======== ENTRIES SHOWN

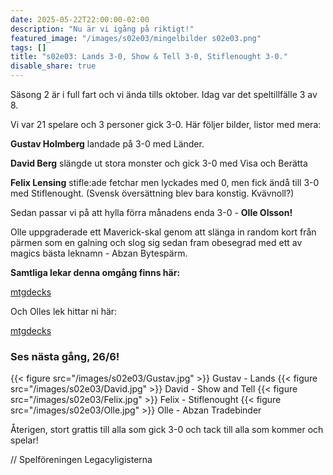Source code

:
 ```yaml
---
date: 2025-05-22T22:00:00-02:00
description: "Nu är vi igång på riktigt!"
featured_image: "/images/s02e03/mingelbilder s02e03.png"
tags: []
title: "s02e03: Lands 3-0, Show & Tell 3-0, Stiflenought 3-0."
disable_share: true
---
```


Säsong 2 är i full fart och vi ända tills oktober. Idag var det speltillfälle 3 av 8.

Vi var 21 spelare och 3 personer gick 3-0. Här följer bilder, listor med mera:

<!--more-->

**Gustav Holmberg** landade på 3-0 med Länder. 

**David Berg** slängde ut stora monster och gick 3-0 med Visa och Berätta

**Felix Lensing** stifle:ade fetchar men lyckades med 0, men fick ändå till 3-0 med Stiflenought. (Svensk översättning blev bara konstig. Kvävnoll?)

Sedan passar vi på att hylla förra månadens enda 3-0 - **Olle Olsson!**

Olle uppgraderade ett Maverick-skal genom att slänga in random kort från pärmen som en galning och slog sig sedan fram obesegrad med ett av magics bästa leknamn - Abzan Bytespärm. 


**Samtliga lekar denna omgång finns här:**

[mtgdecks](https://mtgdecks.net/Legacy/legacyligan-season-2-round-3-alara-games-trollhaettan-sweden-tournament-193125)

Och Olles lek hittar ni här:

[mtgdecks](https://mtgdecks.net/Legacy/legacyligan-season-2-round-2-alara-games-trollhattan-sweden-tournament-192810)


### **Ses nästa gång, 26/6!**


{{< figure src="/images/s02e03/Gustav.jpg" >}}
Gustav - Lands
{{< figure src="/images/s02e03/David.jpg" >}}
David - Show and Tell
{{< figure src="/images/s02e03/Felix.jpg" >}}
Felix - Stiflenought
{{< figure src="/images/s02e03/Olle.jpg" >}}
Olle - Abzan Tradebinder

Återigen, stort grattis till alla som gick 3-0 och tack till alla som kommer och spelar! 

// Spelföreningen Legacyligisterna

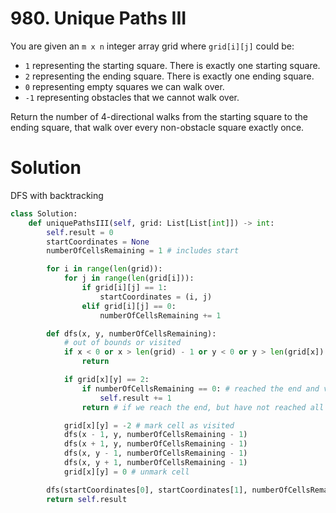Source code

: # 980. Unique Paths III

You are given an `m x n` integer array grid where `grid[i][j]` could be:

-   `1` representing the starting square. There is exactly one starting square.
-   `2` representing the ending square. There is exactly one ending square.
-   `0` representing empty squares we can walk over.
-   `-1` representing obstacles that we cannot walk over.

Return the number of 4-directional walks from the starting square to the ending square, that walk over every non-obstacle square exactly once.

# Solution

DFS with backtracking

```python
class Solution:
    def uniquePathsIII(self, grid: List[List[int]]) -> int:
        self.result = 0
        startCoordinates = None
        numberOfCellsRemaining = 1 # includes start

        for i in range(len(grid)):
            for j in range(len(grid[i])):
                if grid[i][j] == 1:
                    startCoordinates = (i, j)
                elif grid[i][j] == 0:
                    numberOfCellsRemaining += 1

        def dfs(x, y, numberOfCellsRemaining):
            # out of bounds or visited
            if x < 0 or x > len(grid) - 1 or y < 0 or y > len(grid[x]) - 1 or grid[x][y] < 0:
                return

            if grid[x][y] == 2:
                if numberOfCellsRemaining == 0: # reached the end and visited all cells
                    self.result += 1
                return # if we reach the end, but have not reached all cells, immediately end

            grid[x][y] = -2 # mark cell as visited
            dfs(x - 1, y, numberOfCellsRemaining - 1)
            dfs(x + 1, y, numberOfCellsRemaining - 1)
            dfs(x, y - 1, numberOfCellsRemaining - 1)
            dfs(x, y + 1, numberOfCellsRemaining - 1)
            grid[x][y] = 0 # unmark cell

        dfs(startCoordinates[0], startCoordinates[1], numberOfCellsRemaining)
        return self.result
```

================

**ACTIVITY:** The first line of the entries, the line containing "Visa och Berätta", and every line between them are to be output exactly; pictures are not.

**TASK SOLUTION:**
Source code

:
 ```yaml
---
date: 2025-05-22T22:00:00-02:00
description: "Nu är vi igång på riktigt!"
featured_image: "/images/s02e03/mingelbilder s02e03.png"
tags: []
title: "s02e03: Lands 3-0, Show & Tell 3-0, Stiflenought 3-0."
disable_share: true
---
```


Säsong 2 är i full fart och vi ända tills oktober. Idag var det speltillfälle 3 av 8.

Vi var 21 spelare och 3 personer gick 3-0. Här följer bilder, listor med mera:

<!--more-->

**Gustav Holmberg** landade på 3-0 med Länder. 

**David Berg** slängde ut stora monster och gick 3-0 med Visa och Berätta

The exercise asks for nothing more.